A third consideration is that the analyses in this study involved multiple comparisons, which increases the risk of Type I errors. The fact that the PRAX intervention effects on reading and spelling were limited to skills that were specifically trained (i.e. were not randomly distributed throughout outcome measures), paired with the fact that the PRAX intervention had a similar effect on anxiety as previous studies (Hudson et al., 2009), argues against undue influence of Type 1 errors in this study. Nevertheless, future studies could reduce the risk of Type 1 errors by restricting outcome measures of PRAX interventions to those that assess skills that are specifically targeted by training modules.
A final limitation of this study is that it was not designed to shed light on the theoretical mechanisms underpinning the association between poor reading and anxiety. Specifically, it did not test if poor reading causes later anxiety, or if anxiety interferes with the ability to learn to read. A recent series of analyses of four large longitudinal databases suggests that reading is more likely to have a causal effect on anxiety than vice versa (McArthur, Badcock, Castles, & Robidoux, under final revision with Reading Research Quarterly). It would be very useful if future intervention studies could tackle this issue directly.
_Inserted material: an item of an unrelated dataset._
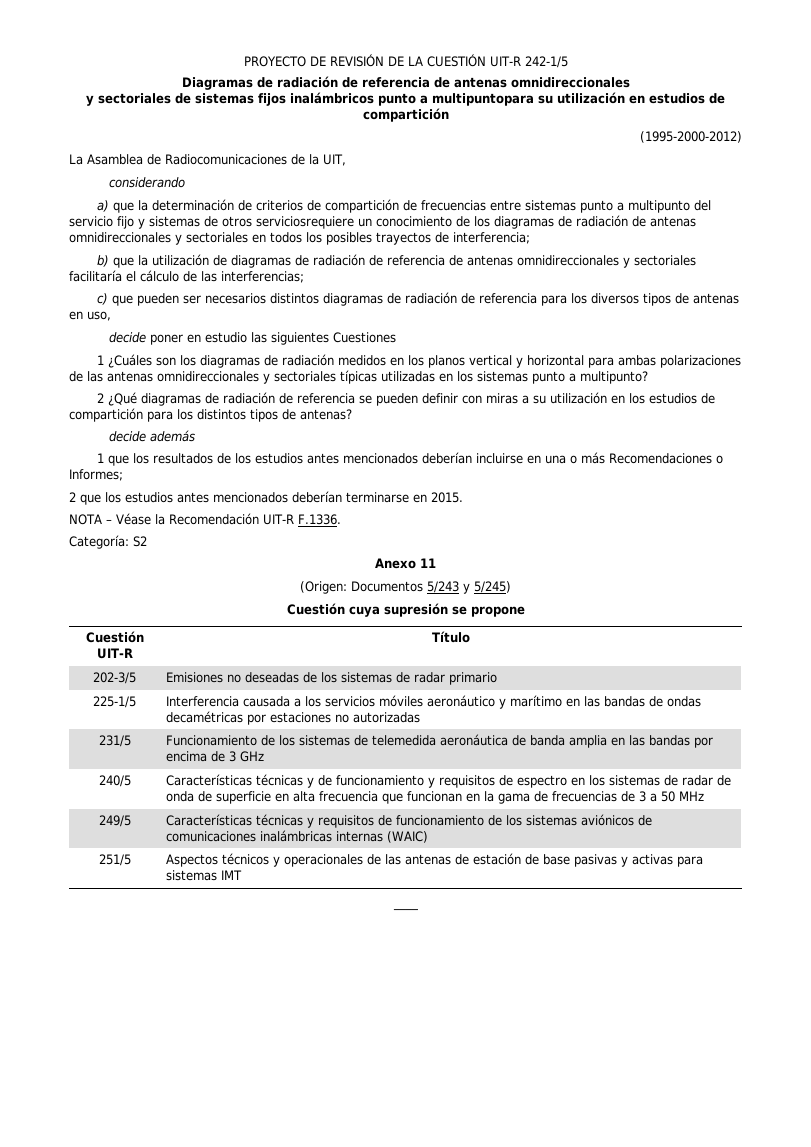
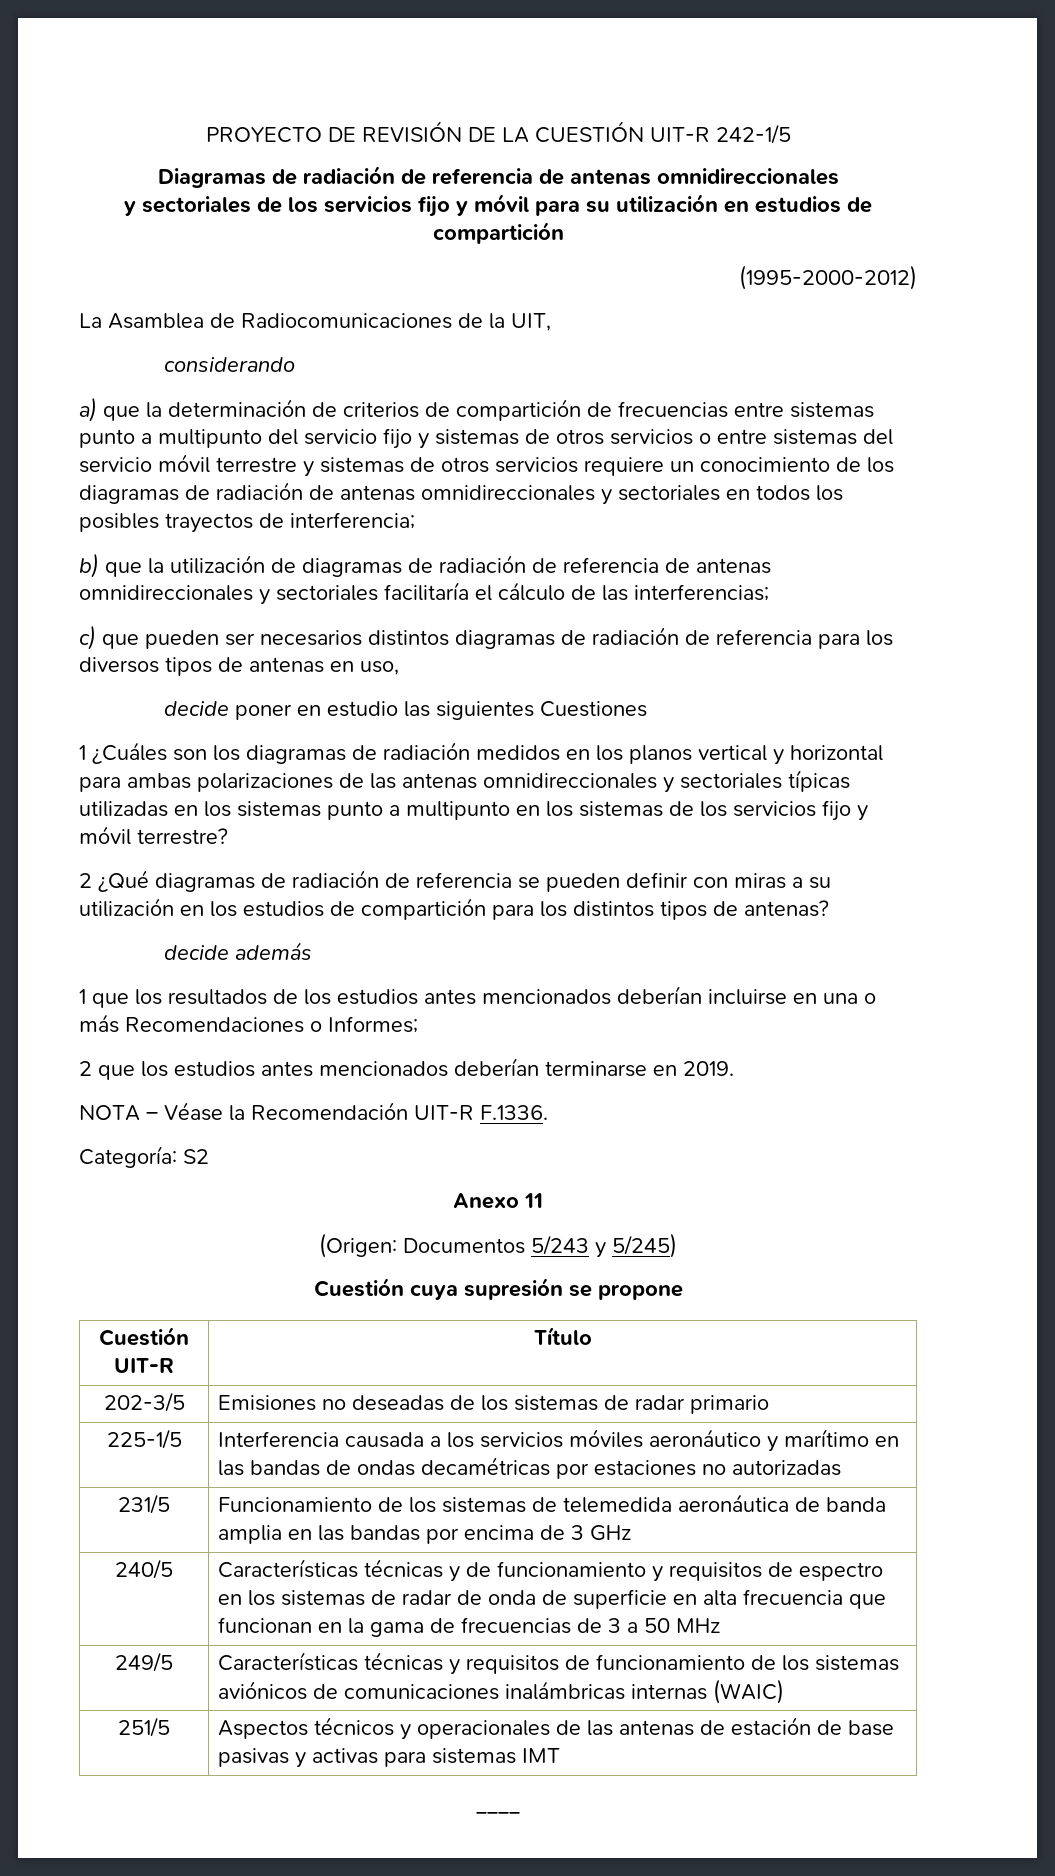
[195,92,534,106] sistemas fijos inalámbricos punto a multipuntopara -> [288,194,580,217] los servicios fijo y móvil para
[256,216,354,229] serviciosrequiere -> [610,429,893,445] [79,454,664,477] servicios o entre sistemas del servicio móvil terrestre y sistemas de otros servicios requiere
[580,371,648,384] multipunto? -> [406,800,868,821] [79,826,228,845] multipunto en los sistemas de los servicios fijo y móvil terrestre?
[431,492,463,503] 2015. -> [683,1061,734,1076] 2019.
This study aimed to evaluate the efficacy of the first PRAX intervention in seven children with poor reading and anxiety. We found that the PRAX intervention significantly improved several skills related to reading accuracy, and significantly reduced anxiety disorders and symptoms. This justifies further testing of PRAX intervention for children with concurrent poor reading and anxiety in a larger randomised controlled trial.